Limitations of the Study

It is worth noting three limitations in this study. The first limitation concerns its generalizability associated with industry clusters. Due to the highly delimited nature of our subject sample in the high-tech industry of Taiwan, inferences drawn from our data may not be fully generalizable to teams from traditional industries (e.g., food industry) or those from other countries with completely different national cultures. Second, general empirical findings based on the field survey data collected in this research might constrain causal inferences (e.g., Chou et al., 2016). Third, although the method of arranging different research groups (i.e., either team members or team leaders) to measure different factors in this study is advantageous for reducing CMV, it may have a drawback whereby key factors are only measured from the perspective of the chosen group. Future research may invite both groups to measure all the factors that can be eventually compared across groups in further analyses. Future scholars can consider observing work teams and their activities longitudinally, collect the primary data of team performance, and measure dyadic social relationships in industry clusters so as to further advance our understanding about the synthesis of team learning orientation and industry clusters.

Appendix A Measurement Items

Team performance (Source: Janssen & Van Yperen, 2004)

  1. 1.

    Our team always completes the duties specified in its job description.

  2. 2.

    Our team meets all the performance requirements of the job.

  3. 3.

    Our team fulfills all responsibilities required by its job.

  4. 4.

    Our team never neglects the job that it is obligated to perform.

Team learning orientation (Source: Bunderson & Sutcliffe, 2003)

  1. 1.

    Our team can develop new teamwork skills together.

  2. 2.

    Our team can look for opportunities to develop new knowledge together.

  3. 3.

    Our team is willing to take risks together in order to try new ideas.

  4. 4.

    Our team is willing to take risks together in order to find out what works.

Knowledge application (Source: Choi et al., 2010)

  1. 1.

    Our team members apply vocational knowledge learned from experience.

  2. 2.

    Our team members use vocational knowledge to prevent problems from becoming worse.

  3. 3.

    Our team members apply vocational knowledge to solve new problems.

  4. 4.

    Our team members use vocational knowledge to make decisions.

Cluster resources availability (Source: Lai et al., 2014)

  1. 1.

    Being located in the science park enables our team to obtain employees with talent more easily.

  2. 2.

    Being located in the science park enables our team to obtain experienced employees more easily.

  3. 3.

    Being located in the science park enables our team to recruit employees with required core technique more easily.

  4. 4.

    Being located in the science park enables our team to obtain industry resources we need.

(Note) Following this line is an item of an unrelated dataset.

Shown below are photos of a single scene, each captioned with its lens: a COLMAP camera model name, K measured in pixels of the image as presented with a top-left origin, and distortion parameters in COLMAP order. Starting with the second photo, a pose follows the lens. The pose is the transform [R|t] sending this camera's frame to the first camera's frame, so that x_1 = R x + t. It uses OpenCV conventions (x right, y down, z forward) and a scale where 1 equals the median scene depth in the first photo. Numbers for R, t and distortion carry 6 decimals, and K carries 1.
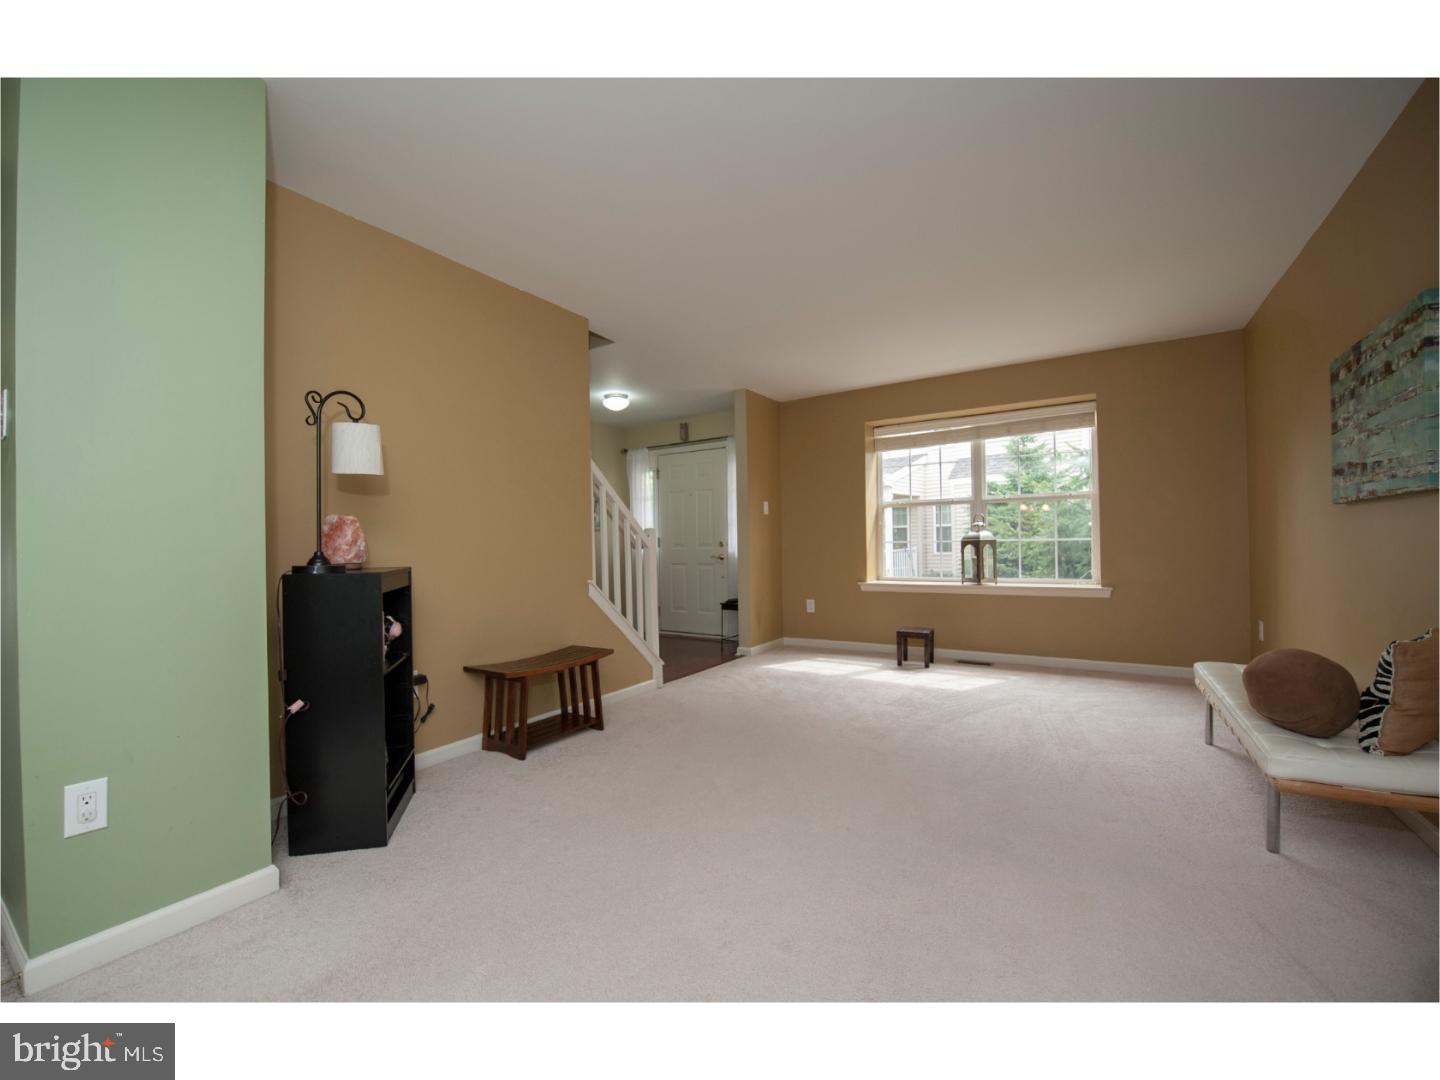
lens RADIAL K [[587.9, 0, 717.4], [0, 587.9, 536.3], [0, 0, 1]] dist [-0.003593, -0.000305]
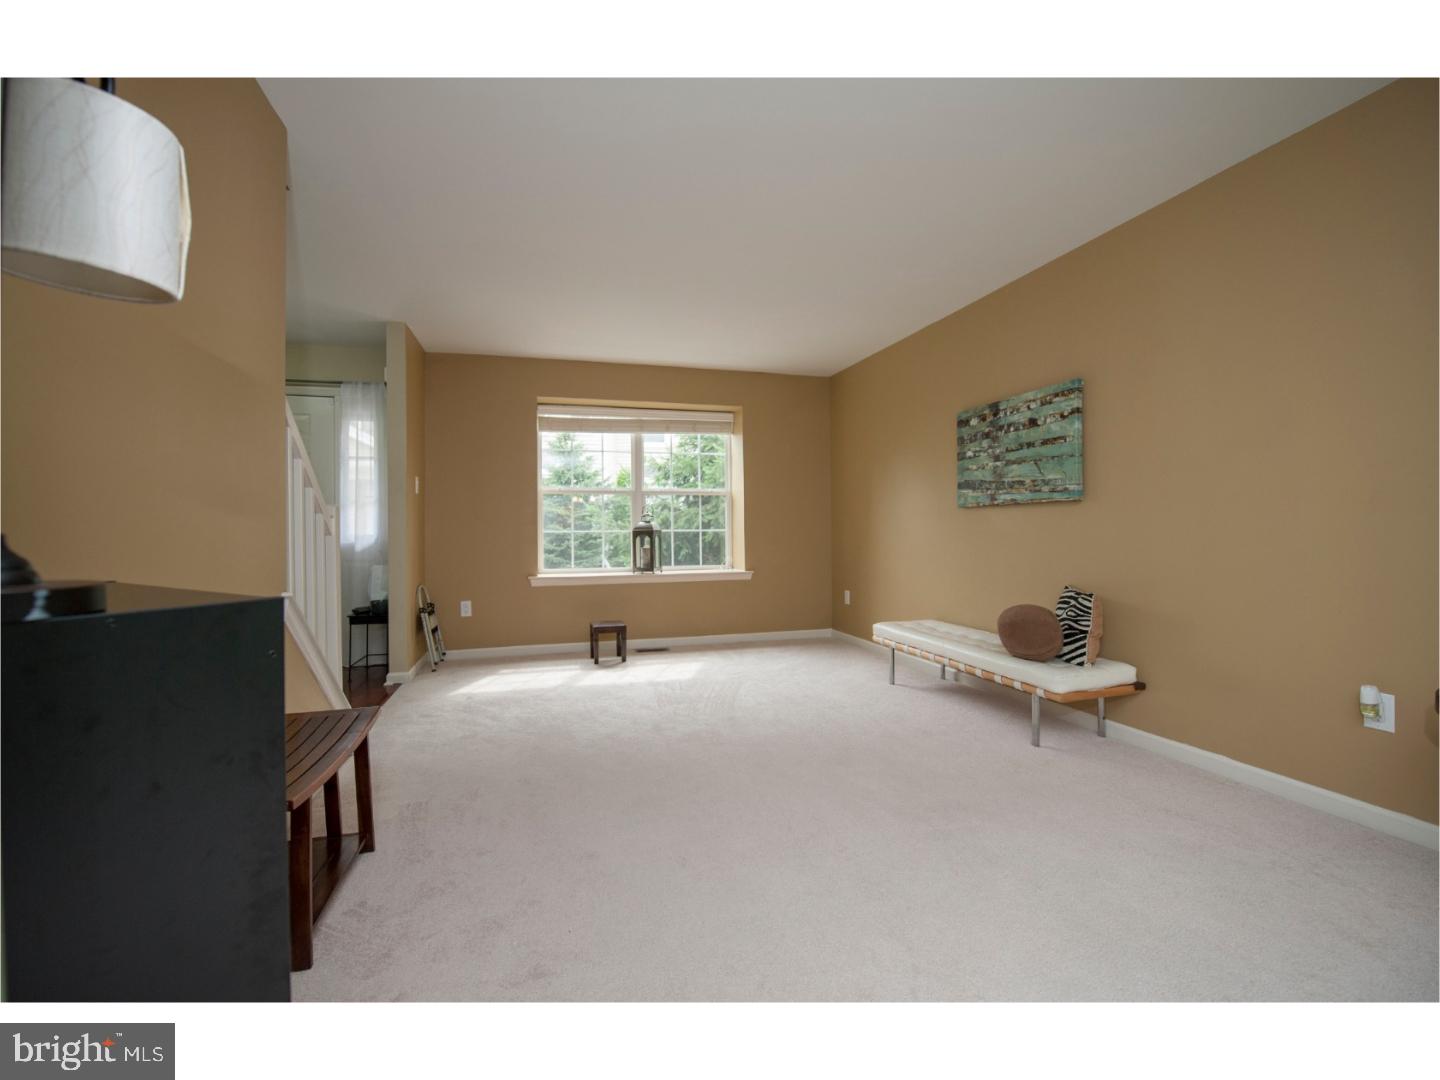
lens RADIAL K [[591.6, 0, 718.2], [0, 591.6, 524.3], [0, 0, 1]] dist [-0.001714, -0.000101]
pose [[0.680254, 0.018387, 0.732746, -0.270120], [-0.013492, 0.999830, -0.012563, 0.008817], [-0.732853, -0.001340, 0.680386, 0.240947]]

Cluster social relationship (Source: Lai et al., 2014)

  1. 1.

    Our team has close cooperation with upstream and downstream firms in our science park.

  2. 2.

    Our team has quality social connection with upstream and downstream firms in our science park.

  3. 3.

    Our team has information exchange and sharing with upstream and downstream firms in our science park.

  4. 4.

    Our team can easily enhance interpersonal relationship with upstream and downstream firms in our science park.

  5. 5.

    Our team can easily develop strategic alliances with upstream and downstream firms in our science park.

Collective learning efficacy (Source: Lin et al., 2012)

  1. 1.

    Our team is confident in learning to meet the quality demands of the job.

  2. 2.

    Our team is confident in learning to follow all of the safety rules on the job.

  3. 3.

    Our team is confident in learning to maintain job performance.

  4. 4.

    Our team is confident in learning to keep up with the operational pace of my firm.